不合理なローリスク・ハイリターンの仕組み…

 新産業創出の息吹が全く感じられない、との声が強まっている。このため、政府はベンチャーファンド強化やベンチャー支援策を展開し、企業は成果に応じたインセンティブ制度を導入した。挑戦する人を厚遇する社会をつくろうという動きである。
 しかし、他国の成功を真似た仕組みを導入したからといって、同じ効果が得られるとは限るまい。
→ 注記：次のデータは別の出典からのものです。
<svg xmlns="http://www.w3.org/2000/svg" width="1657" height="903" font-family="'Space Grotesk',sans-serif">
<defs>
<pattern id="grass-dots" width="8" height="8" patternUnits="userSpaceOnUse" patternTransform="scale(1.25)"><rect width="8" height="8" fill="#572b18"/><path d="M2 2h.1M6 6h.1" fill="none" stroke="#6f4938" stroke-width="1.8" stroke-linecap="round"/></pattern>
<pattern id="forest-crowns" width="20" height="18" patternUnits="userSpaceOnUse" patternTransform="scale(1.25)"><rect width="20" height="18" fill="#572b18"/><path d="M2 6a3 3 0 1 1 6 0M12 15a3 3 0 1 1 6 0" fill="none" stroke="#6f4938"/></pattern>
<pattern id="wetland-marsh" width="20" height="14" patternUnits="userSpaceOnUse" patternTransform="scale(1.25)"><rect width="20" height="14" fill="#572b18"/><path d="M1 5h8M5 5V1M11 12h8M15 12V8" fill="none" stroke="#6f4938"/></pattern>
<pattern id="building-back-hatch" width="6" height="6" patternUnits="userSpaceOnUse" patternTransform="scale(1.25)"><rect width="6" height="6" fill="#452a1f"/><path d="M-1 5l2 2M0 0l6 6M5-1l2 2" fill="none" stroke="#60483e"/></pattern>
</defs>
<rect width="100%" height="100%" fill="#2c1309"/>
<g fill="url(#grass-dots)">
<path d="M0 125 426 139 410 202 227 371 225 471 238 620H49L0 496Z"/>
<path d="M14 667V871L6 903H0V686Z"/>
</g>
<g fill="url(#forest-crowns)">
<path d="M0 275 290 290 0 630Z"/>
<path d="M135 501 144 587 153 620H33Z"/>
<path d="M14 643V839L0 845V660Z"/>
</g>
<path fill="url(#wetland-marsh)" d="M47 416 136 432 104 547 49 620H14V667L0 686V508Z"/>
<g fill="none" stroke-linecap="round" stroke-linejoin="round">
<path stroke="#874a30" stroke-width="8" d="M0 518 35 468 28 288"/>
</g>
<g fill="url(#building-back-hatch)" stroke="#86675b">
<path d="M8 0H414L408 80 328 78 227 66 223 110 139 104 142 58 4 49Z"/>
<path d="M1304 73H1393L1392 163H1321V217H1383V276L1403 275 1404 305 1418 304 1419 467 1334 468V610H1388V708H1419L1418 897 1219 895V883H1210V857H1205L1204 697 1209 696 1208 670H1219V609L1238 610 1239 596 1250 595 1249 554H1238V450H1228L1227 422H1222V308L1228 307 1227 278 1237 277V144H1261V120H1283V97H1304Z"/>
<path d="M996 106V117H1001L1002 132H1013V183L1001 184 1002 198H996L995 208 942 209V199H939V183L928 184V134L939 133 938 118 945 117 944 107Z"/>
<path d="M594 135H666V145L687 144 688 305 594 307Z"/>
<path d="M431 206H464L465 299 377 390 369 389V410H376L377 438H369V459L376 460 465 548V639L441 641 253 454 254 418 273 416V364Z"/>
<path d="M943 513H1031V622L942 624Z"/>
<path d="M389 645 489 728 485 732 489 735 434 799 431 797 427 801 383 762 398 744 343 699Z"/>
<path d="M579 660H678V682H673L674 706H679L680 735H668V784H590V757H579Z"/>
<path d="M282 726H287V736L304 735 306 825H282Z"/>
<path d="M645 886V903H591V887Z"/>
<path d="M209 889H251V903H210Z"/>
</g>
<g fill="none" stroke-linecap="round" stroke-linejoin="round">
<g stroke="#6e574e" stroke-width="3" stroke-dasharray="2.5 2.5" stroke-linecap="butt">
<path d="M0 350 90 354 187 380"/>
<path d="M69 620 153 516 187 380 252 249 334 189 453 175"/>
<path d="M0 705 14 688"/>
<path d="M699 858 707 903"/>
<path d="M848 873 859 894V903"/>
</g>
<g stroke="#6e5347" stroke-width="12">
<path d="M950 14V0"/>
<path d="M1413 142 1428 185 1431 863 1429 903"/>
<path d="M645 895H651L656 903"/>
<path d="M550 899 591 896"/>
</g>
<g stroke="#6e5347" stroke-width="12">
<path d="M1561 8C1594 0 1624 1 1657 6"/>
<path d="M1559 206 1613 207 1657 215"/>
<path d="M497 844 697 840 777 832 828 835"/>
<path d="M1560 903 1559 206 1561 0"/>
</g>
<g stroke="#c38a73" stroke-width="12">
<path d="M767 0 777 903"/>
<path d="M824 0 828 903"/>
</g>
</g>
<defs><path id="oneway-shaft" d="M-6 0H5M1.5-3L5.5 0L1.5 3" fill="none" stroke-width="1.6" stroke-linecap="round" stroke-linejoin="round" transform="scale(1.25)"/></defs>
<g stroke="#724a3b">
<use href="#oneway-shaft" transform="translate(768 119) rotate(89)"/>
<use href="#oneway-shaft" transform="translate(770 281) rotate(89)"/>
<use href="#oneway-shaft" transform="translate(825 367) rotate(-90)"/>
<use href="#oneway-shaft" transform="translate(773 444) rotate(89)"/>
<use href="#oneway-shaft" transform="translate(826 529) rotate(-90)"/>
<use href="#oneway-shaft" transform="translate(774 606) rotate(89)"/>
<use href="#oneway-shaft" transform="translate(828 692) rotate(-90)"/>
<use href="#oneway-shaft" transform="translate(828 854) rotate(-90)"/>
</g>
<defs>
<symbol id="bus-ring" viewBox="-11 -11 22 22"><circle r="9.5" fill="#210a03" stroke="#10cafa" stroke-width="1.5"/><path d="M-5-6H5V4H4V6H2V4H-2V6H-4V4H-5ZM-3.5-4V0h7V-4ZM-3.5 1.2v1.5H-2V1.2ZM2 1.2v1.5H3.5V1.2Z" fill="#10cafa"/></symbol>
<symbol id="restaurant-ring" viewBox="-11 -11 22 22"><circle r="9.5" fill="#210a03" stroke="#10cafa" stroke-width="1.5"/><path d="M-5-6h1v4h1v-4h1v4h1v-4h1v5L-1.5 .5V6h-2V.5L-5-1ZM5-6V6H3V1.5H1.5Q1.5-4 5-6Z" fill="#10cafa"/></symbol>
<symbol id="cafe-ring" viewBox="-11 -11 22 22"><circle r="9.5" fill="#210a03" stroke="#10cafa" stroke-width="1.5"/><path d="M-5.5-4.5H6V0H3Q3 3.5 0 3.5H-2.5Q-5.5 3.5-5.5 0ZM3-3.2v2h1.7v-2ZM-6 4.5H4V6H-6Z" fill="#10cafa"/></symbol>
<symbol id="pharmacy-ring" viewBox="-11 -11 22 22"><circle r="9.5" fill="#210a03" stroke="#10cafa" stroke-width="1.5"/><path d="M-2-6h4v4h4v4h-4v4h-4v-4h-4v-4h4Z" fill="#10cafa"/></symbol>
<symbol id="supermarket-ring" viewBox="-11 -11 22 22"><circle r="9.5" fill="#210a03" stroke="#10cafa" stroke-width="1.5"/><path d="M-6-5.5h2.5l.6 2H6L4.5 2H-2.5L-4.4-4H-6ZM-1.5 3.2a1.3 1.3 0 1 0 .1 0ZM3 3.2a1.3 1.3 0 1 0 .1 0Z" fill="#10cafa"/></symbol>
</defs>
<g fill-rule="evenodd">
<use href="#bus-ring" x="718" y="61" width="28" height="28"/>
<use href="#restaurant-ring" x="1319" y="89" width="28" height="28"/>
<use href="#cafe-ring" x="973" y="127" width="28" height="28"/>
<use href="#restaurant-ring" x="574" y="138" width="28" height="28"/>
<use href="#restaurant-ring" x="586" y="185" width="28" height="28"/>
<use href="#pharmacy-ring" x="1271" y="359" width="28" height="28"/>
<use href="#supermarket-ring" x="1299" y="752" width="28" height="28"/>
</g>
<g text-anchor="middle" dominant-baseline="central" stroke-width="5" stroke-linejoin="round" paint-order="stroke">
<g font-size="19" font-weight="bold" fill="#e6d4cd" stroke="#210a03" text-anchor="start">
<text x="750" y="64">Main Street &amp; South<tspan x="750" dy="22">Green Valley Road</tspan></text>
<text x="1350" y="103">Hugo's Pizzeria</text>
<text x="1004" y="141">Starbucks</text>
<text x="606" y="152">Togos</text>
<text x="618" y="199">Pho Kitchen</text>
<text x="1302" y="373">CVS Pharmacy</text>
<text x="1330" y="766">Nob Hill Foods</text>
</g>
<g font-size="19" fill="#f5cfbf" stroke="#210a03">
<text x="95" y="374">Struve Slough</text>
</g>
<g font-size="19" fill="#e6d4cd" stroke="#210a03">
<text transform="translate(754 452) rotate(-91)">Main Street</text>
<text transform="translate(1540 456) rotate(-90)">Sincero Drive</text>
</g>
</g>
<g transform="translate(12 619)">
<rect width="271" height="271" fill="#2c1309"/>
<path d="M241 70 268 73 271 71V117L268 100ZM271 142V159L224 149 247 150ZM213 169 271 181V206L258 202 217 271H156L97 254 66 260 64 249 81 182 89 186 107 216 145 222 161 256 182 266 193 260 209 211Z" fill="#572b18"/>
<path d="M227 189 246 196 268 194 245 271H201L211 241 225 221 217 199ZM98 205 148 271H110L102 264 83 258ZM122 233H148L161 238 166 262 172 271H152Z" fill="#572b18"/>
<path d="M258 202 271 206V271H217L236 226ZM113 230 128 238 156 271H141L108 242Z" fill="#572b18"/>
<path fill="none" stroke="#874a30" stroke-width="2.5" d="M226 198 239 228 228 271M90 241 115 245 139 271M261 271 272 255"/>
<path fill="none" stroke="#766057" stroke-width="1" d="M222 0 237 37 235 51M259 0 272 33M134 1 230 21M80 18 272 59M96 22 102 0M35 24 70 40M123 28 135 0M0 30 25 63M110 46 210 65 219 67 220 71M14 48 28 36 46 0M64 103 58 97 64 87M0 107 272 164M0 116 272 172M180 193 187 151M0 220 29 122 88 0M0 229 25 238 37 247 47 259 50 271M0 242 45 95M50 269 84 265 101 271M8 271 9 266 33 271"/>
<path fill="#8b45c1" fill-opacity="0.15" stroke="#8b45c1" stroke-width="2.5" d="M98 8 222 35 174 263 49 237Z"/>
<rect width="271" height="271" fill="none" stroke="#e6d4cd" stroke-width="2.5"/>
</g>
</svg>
 実際、大企業からのスピンアウト成功例は今もってほんの僅かである。もっとも、成功者が少なくても、挑戦者が次々と登場しているなら、今後に期待できる。しかし、そのような状況には程遠いのが現実だ。

 実は、これは極く自然な結果である。
 大企業と零細企業間の待遇差は公知の事実だからである。大企業では雇用安定・高給与水準が実現されている。一方、極く普通の零細企業では、企業の存立基盤自体が不安定だ。政府の中小企業対策(実質は政府の援助金)でどうやら生きぬいている企業も多い。とても飛躍どころではない。もちろん給与水準も低い。
 零細企業で働くのは、明かにハイリスク・ローリターンだ。これに対し、大企業で働けばローリスク・ハイリターンである。ローリスク・ハイリターンを捨て、ハイリスク・ローリターンを狙う人などめったにいない。

 ベンチャー型挑戦を鼓舞する掛け声だけは勇ましいが、ローリスク・ハイリターン型制度が続く限り、ハイリスクに賭ける人は特殊例に留まろう。